[Opening PAGE EXCERPT section]
Jamie McGoldrick, the UN humanitarian coordinator overseeing crisis relief in the occupied Palestinian territory, said on Friday that aid deliveries to civilians in Gaza remain seriously constrained by long delays at checkpoints and security gaps inside the enclave.
McGoldrick pushed back at Israeli claims that more than 1,000 trucks had entered Gaza in recent days, saying only around 800 had been collected on the Palestinian side and that checkpoints and internal security conditions were preventing aid from reaching people in need. He said the Israeli authorities, as the occupying power, must recognize that “their responsibility as the occupying power only ends when aid reaches the civilians in Gaza.”
McGoldrick described chronic operational problems that reduce the effectiveness of convoys. “So far this month, we've wasted 60 hours of trucks going up there, downtime on on dead time,” he said, adding that convoys can travel north only in daylight and are sometimes canceled late in the day. He said those cancellations then lead to blame that the convoy or mission was canceled by humanitarian agencies.
[Closing PAGE EXCERPT section]
[Opening EXCERPTED RECORDS section]
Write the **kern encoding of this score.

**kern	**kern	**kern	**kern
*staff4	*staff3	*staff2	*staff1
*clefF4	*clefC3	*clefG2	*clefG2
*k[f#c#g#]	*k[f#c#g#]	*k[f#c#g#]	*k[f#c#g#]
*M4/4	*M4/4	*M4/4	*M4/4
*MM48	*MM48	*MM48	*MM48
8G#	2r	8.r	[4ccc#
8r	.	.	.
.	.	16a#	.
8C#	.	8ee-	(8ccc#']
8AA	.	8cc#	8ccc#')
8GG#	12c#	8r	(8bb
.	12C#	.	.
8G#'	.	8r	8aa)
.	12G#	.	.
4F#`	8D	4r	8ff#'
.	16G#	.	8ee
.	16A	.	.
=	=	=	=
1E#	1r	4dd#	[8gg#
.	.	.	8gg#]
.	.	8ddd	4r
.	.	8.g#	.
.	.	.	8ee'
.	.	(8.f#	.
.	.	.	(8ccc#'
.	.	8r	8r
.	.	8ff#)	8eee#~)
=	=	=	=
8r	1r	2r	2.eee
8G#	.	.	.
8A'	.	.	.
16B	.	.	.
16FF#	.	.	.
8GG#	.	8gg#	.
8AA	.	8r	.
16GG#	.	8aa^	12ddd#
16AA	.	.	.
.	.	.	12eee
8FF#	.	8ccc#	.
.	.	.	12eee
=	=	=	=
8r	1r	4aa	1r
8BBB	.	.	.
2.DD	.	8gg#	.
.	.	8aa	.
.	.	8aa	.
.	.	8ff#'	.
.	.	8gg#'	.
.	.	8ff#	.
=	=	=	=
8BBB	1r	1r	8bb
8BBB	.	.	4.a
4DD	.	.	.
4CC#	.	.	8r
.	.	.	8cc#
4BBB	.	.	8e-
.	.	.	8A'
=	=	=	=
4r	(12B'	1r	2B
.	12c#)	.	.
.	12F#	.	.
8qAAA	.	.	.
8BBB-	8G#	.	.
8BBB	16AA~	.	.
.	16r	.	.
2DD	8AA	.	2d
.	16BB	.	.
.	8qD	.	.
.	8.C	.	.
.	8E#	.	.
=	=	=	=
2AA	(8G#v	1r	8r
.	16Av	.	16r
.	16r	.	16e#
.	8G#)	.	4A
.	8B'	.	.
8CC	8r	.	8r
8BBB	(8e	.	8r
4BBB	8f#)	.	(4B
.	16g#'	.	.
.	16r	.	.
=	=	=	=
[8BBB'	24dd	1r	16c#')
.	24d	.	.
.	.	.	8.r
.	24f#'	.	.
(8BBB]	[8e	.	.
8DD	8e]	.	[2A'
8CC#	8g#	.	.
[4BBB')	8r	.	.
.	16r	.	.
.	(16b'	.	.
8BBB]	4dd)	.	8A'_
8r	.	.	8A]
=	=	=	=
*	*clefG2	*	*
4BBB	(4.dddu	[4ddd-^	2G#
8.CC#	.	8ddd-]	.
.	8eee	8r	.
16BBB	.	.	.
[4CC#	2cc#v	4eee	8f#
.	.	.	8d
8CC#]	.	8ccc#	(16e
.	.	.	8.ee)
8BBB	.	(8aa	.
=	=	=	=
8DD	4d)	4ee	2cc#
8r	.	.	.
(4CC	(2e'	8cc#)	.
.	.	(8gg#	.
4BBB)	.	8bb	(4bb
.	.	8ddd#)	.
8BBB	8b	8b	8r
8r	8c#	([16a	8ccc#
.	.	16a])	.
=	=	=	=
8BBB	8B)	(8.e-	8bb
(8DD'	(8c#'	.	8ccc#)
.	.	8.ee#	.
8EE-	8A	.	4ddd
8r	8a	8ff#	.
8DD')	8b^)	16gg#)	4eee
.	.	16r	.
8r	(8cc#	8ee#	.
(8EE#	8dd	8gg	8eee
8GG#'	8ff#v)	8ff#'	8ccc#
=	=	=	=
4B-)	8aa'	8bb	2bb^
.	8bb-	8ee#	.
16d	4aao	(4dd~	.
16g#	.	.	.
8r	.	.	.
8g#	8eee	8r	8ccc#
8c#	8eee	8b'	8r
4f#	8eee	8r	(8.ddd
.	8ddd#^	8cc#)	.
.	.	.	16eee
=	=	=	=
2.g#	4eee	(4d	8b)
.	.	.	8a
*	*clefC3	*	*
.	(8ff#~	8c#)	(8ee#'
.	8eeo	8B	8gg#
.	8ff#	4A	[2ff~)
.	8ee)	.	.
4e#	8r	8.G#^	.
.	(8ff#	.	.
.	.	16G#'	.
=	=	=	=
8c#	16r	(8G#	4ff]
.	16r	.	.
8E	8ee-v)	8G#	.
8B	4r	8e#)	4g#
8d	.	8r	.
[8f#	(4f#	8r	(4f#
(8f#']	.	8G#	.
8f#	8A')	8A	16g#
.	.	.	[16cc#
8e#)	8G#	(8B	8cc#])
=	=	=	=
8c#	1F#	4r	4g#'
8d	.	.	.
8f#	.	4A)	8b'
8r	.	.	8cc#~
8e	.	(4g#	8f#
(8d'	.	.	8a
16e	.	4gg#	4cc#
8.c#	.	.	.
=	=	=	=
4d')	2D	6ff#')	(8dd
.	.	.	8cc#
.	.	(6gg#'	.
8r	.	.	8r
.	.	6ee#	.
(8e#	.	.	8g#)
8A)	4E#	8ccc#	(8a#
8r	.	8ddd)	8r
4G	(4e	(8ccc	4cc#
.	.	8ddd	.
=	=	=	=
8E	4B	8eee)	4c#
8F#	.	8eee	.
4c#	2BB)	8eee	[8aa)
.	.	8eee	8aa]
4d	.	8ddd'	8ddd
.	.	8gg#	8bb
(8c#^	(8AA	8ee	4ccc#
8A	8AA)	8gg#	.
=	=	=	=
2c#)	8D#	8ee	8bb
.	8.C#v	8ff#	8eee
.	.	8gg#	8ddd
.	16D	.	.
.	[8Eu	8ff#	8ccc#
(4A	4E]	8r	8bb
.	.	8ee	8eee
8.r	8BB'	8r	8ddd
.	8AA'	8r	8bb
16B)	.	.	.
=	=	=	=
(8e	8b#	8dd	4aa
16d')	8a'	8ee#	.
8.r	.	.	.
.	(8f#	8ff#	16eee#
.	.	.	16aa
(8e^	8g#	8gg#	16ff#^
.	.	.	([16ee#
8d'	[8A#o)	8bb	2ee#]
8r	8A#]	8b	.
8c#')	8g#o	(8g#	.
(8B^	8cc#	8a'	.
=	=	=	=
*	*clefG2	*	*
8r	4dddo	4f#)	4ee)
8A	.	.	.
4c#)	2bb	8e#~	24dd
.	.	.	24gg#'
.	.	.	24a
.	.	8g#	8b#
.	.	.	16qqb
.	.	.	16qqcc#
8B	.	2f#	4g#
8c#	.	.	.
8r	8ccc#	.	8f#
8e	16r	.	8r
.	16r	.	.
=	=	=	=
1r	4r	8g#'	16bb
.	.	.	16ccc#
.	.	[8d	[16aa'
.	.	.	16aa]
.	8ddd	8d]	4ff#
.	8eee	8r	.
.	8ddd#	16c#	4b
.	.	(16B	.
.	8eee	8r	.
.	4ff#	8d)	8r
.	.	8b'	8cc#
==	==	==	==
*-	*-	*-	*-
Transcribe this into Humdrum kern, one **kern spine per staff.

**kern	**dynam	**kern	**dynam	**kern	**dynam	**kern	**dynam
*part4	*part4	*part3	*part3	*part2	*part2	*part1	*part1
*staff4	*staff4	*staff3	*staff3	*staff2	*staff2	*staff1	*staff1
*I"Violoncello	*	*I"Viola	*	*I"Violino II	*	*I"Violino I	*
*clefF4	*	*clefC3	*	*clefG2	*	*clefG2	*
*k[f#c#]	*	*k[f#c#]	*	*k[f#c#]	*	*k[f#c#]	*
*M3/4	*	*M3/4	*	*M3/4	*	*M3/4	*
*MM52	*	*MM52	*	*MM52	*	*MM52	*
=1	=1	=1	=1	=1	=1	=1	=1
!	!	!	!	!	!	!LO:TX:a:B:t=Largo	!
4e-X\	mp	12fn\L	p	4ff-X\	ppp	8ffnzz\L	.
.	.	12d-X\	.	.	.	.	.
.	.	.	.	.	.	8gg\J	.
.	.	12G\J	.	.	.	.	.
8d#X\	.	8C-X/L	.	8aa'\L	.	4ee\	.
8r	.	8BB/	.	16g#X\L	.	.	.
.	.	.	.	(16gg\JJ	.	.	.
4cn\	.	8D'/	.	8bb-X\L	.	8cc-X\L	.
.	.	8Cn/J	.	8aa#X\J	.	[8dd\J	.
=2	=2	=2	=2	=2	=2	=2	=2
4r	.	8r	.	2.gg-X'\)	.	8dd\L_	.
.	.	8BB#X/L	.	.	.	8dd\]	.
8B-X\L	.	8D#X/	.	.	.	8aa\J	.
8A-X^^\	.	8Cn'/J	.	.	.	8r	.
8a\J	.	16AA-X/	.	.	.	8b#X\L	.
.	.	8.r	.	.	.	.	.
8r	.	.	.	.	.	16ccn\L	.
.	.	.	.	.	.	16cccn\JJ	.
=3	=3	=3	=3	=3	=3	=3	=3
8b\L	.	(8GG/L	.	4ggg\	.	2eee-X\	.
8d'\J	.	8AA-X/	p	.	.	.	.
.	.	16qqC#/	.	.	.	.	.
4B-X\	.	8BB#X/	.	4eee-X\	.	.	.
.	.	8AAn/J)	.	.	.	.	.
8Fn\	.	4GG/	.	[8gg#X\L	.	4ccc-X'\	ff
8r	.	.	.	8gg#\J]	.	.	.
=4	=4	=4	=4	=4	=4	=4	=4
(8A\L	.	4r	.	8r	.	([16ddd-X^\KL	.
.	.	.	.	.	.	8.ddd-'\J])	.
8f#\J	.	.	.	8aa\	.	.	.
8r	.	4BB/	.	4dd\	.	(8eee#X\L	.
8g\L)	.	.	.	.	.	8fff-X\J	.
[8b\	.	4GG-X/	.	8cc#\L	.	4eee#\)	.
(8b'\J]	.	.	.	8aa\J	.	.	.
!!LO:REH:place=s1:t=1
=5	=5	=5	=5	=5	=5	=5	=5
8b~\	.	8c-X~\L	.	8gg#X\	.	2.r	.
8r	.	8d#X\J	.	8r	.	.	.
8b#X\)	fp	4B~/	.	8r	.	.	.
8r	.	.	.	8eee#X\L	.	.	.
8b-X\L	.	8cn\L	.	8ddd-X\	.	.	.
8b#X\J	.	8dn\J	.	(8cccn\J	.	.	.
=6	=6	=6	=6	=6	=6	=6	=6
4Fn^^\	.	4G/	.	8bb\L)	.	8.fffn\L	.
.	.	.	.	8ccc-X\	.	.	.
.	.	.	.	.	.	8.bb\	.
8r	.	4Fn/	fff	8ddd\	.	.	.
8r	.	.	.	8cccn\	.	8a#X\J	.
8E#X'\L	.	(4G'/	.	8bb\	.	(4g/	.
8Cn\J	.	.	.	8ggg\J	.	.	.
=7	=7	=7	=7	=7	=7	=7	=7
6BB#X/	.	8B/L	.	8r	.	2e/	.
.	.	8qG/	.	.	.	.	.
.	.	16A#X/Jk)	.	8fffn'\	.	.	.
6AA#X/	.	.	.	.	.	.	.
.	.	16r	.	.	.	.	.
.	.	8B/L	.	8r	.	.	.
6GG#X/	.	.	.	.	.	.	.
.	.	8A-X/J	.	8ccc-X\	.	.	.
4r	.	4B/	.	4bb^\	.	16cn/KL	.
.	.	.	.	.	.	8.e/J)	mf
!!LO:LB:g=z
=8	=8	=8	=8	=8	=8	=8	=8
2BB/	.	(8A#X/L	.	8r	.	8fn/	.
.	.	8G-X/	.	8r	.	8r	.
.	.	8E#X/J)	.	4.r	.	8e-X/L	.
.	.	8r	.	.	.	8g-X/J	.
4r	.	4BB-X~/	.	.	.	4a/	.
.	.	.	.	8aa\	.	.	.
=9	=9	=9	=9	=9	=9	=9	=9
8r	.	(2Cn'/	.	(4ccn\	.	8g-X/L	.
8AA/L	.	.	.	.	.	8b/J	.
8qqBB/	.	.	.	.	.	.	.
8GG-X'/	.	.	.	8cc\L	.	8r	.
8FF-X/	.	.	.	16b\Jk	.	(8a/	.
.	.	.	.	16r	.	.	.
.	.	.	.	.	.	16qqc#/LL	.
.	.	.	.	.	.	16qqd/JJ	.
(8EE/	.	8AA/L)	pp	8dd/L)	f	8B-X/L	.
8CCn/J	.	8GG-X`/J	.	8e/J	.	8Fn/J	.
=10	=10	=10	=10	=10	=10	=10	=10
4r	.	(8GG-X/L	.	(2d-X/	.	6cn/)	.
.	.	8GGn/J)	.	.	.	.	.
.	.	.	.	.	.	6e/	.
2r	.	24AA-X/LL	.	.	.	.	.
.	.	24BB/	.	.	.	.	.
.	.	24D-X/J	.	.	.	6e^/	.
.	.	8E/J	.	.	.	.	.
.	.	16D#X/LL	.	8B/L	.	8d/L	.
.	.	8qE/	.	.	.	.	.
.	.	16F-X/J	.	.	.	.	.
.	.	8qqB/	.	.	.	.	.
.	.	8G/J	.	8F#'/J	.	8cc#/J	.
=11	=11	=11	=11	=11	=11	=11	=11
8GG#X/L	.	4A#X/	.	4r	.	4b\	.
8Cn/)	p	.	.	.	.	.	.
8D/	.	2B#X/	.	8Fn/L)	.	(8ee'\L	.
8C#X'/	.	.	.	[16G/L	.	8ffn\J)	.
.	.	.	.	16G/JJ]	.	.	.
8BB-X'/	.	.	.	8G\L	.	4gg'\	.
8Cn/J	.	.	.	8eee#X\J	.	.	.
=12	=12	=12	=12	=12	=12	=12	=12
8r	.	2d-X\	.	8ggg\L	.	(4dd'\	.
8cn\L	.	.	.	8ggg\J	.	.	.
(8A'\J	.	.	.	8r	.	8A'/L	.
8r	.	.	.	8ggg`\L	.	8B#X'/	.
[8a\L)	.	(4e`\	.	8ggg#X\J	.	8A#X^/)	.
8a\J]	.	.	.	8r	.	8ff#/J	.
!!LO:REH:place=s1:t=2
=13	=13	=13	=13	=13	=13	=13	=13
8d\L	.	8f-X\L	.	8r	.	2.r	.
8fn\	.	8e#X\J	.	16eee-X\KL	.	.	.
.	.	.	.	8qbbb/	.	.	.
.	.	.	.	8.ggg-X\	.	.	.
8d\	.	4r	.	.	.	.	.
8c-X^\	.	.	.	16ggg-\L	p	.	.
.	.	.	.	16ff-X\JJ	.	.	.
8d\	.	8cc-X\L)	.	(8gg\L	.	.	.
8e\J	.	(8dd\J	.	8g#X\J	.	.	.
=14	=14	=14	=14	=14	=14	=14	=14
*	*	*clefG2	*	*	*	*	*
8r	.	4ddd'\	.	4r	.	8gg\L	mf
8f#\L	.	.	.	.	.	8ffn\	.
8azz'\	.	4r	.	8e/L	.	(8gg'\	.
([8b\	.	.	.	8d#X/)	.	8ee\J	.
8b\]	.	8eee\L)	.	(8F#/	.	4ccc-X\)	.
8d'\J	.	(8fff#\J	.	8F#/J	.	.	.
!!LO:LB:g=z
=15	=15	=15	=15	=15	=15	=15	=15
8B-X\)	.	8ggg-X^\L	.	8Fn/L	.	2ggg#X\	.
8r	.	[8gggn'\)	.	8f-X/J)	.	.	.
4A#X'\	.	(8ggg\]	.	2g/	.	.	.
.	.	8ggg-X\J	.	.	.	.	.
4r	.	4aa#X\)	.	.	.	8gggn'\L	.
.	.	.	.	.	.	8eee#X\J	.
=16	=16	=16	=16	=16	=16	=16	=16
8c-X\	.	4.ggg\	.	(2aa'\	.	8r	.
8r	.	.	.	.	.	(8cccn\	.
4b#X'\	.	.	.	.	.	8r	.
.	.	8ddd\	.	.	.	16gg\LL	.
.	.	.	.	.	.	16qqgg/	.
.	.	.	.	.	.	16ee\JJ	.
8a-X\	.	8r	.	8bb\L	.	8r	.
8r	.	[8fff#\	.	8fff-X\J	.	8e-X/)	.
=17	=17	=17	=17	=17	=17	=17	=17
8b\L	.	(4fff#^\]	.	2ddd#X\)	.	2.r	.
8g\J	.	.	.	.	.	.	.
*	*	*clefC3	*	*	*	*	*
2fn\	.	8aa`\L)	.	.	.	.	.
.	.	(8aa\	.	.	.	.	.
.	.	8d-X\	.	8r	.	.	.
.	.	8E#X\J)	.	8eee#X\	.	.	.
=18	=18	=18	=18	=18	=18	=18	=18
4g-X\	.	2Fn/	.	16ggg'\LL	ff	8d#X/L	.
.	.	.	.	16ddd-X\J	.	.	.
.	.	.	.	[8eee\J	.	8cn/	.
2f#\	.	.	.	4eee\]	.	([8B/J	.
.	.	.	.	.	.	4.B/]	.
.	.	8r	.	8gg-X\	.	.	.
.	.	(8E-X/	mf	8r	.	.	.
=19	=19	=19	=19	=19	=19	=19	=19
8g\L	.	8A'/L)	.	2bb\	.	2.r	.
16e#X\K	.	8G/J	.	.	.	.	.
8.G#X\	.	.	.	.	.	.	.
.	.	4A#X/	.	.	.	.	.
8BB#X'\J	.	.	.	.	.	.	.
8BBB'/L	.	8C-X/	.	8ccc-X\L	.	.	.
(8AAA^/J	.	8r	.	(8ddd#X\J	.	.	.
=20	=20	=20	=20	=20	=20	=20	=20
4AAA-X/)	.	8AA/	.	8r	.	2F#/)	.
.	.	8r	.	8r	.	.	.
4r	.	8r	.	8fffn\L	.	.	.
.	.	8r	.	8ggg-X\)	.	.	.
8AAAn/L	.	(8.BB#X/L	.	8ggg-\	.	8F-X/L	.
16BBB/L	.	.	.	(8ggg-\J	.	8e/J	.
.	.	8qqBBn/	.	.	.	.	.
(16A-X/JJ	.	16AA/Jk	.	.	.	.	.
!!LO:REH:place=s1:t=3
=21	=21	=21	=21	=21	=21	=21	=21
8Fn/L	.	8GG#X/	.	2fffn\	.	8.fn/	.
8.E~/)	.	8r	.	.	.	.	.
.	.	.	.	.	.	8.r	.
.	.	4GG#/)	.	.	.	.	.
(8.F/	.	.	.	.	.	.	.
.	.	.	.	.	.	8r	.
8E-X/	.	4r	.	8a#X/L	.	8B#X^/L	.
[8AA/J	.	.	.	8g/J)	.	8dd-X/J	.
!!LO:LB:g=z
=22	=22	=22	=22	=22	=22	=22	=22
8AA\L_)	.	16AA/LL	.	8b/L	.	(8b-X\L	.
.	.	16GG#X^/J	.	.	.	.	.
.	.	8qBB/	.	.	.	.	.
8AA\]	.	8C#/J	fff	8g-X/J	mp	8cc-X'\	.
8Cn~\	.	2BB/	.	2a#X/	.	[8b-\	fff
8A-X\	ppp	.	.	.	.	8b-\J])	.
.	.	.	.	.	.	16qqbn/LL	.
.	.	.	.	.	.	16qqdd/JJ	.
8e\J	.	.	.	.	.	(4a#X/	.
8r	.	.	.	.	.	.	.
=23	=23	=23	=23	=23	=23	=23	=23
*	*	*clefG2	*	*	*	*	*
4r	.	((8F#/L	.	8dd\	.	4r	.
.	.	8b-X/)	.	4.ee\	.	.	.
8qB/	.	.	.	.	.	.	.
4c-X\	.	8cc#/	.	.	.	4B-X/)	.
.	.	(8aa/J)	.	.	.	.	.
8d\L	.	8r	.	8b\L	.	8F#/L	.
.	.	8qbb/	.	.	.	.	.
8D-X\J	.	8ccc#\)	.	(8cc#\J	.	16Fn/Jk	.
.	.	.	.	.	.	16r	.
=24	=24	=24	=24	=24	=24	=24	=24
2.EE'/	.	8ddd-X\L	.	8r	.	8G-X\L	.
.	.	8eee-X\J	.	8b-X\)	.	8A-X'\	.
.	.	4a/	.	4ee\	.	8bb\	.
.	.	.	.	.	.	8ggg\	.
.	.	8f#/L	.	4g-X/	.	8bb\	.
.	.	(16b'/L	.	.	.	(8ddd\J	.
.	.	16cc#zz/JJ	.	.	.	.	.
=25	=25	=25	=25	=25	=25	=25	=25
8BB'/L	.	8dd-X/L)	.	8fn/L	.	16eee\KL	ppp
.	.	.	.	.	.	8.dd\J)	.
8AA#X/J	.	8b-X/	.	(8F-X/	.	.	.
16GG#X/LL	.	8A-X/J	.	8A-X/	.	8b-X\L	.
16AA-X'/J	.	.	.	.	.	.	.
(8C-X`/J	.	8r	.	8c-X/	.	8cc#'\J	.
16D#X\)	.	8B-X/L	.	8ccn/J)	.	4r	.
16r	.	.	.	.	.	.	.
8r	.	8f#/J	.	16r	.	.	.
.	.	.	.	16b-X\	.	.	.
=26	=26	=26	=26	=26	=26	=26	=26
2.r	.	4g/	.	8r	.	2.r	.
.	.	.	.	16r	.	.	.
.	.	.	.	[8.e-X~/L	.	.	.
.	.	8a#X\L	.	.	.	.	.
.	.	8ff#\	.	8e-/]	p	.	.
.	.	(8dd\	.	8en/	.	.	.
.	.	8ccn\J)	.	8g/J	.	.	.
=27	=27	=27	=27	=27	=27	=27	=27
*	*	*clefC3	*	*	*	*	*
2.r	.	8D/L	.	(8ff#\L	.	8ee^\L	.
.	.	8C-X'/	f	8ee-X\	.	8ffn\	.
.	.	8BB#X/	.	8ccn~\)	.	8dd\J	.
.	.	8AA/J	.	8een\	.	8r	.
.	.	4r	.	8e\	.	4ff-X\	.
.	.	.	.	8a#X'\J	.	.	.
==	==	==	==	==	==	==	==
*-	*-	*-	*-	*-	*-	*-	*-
[Closing EXCERPTED RECORDS section]
▸ **PROBLEM TO SOLVE**:
Continue the report on Gaza aid deliveries, starting right after its final sentence.

▸ **YOUR RESPONSE**:
Only three routes are open in Gaza today, McGoldrick said: the Sala Al Din road through the middle, the coastal Al Rashid road and a military road on the east side of the territory. He said that in the last month there was never a time when two of those roads were open simultaneously, creating further bottlenecks for deliveries.
The UN coordinator's comments underscore continuing operational and security obstacles to getting aid from entry points into Gaza to the civilians who need it most. Daniel Johnson, UN News.